Aim

To confirm, among HIV1-infected patients, data from in vitro studies showing that antiretroviral therapies (ART) induce an accelerated aging through the same mechanism than genetic laminopathies (progeria) and « physiological » aging, i.e. through the synthesis and persistence of farnesylated prelamin A. The perspective is to minimize ART side effects using the same drug combination yet given to treat progeria children in Marseille.

Materials and methods

A multicentric (Marseille, Nice and Montpellier Hospitals) 3 year-long study will analyse 50 HIV1-infected patients without any ART (A group), 100 infected patients receiving ART for at least 12 months (B group) and 50 age- and sex-matched seronegative control subjects. Infected patients will be submitted to 4 successive investigations (M0, M12, M24 and M36).
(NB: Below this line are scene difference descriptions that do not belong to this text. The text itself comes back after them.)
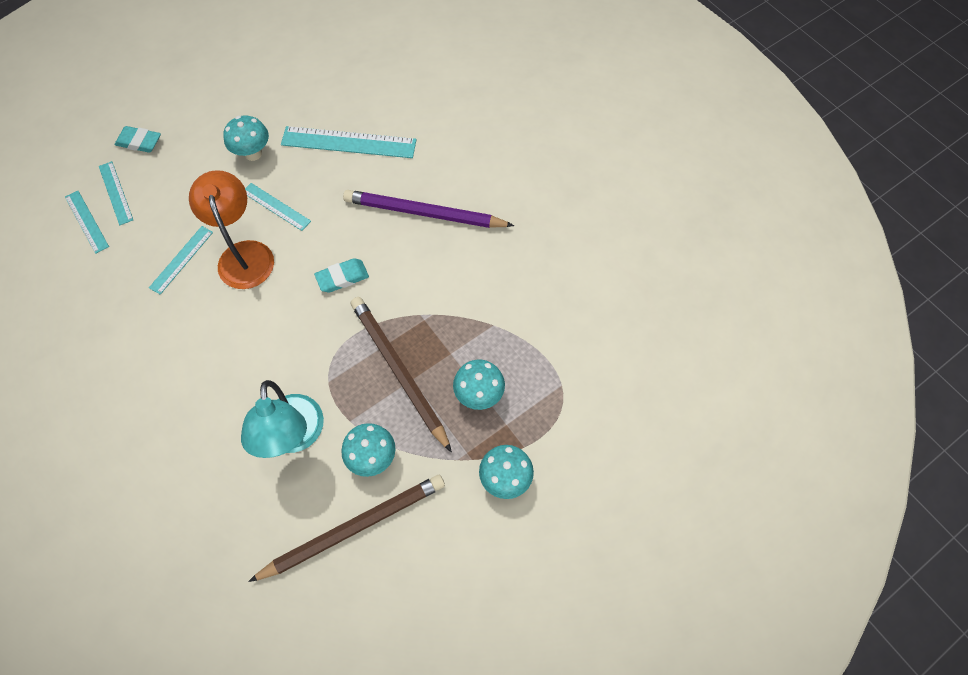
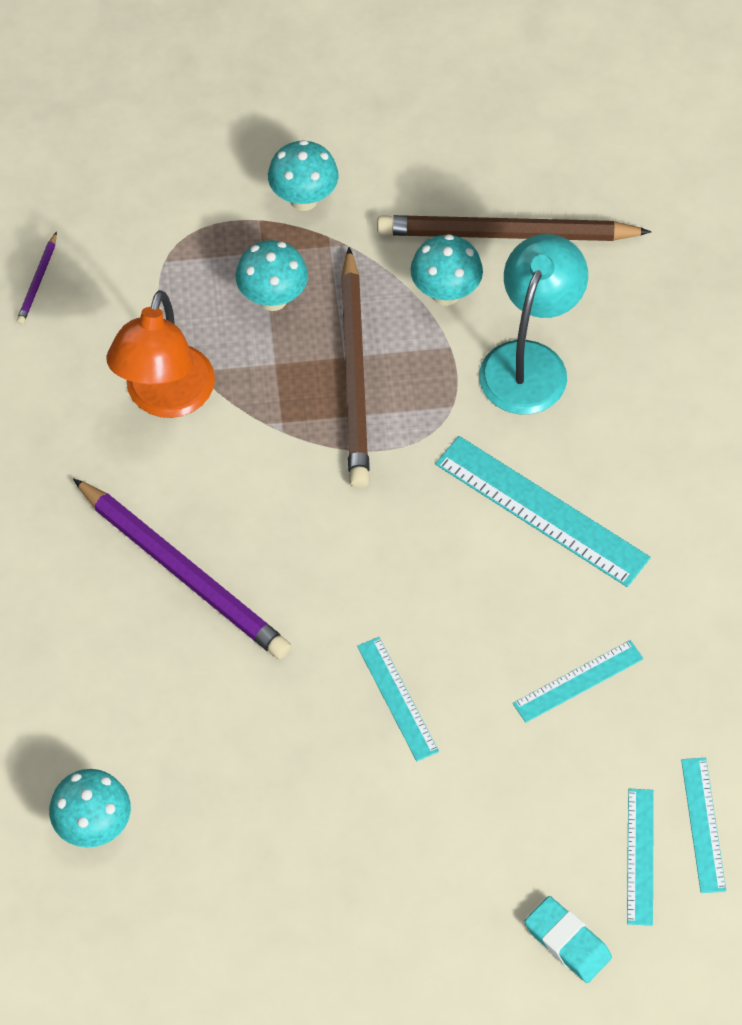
camera: 150 degrees left, 5 degrees down
(244, 254) = (482, 642): orange lamp -> orange lamp (165, 398)
(253, 153) = (387, 816): turquoise mushroom -> turquoise mushroom (94, 827)
(342, 277) = (358, 535): turquoise eraser -> none
(348, 142) = (224, 756): turquoise ruler -> turquoise ruler (541, 511)
(624, 331) = (38, 281): none -> purple pencil

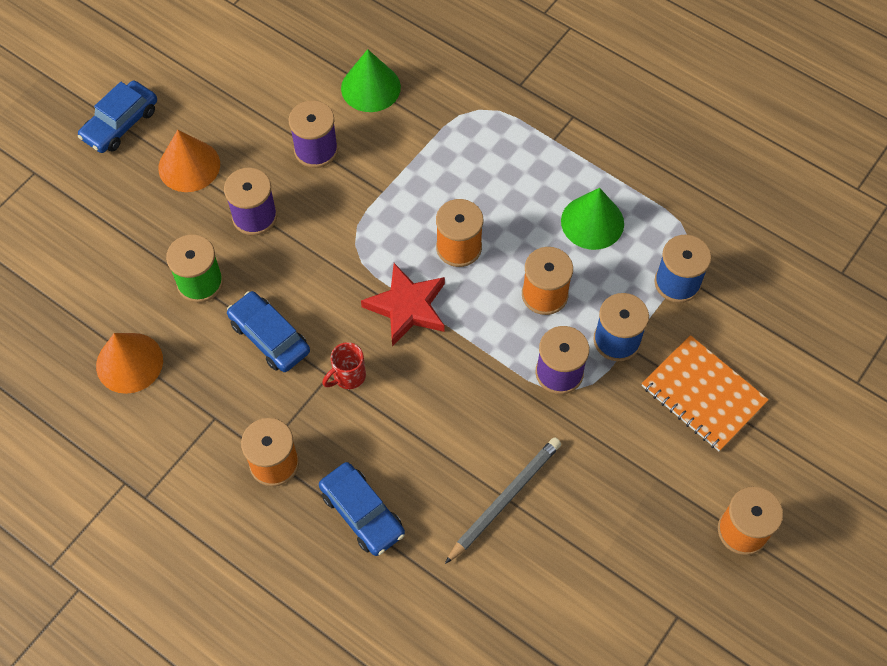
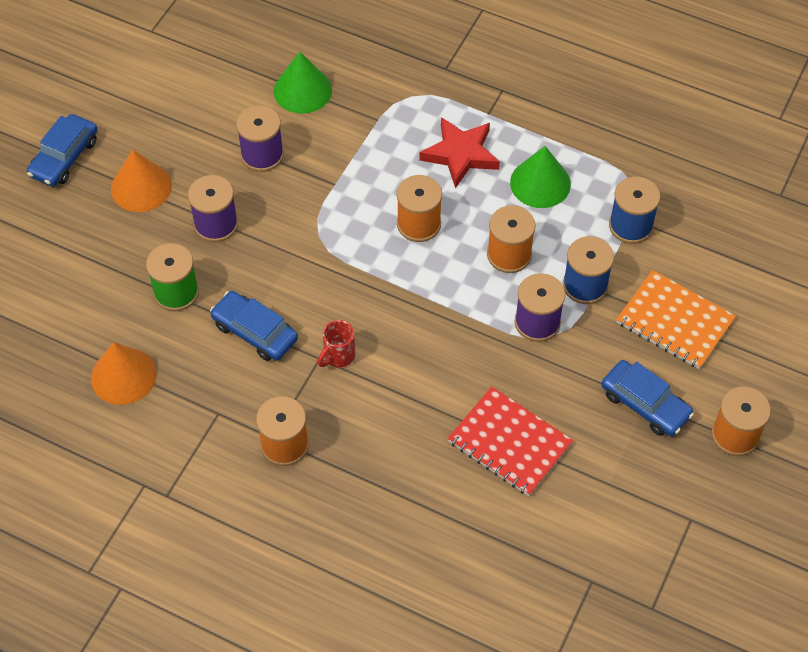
camera: 10 degrees left, 5 degrees down
(362, 513) = (378, 476): blue car -> blue car (645, 404)
(407, 307) = (381, 285): red star -> red star (460, 154)
(504, 499) = (509, 442): grey pencil -> red notebook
Biological tests are performed in Timone Hospital labs (Marseille): i/ viral load, PBMC isolation, DNA extraction, proviral DNA measurement [Virology]; ii/ CD4, CD8, glycemia, insulinemia, HOMA, total-, LDL- and HDL-cholesterol, triglycerides [Biochemistry labs from the 3 Hospitals]; iii/ ART assay [Pharmacokinetics Lab]; iv/ detection (western blot, immunocytochemistry) of PBMC nuclear, cytosolic and mitochondrial ART targets: A and B lamins, NF-kB and I-kB (proteasome activity), CD36 (glycosylation), mitochondrial Hsp70, ROS production, inner membrane potential, cytochrome C oxidase subunits 2 and 4 [Cell Biology]; v/ genotyping the ART targets: prelamin A and B processing proteases, Golgi SREBP-releasing proteases, mitochondrial deoxynucleoside transporters and proteases involved in nuclear-encoded protein import; telomere length [Molecular Genetics]. CIC-UPCET collaborated to the protocol design, recruits control subjects and is in charge of data statistical treatment.

Results and discussion

The M0 collection just finished. Mitochondrial data will be presented.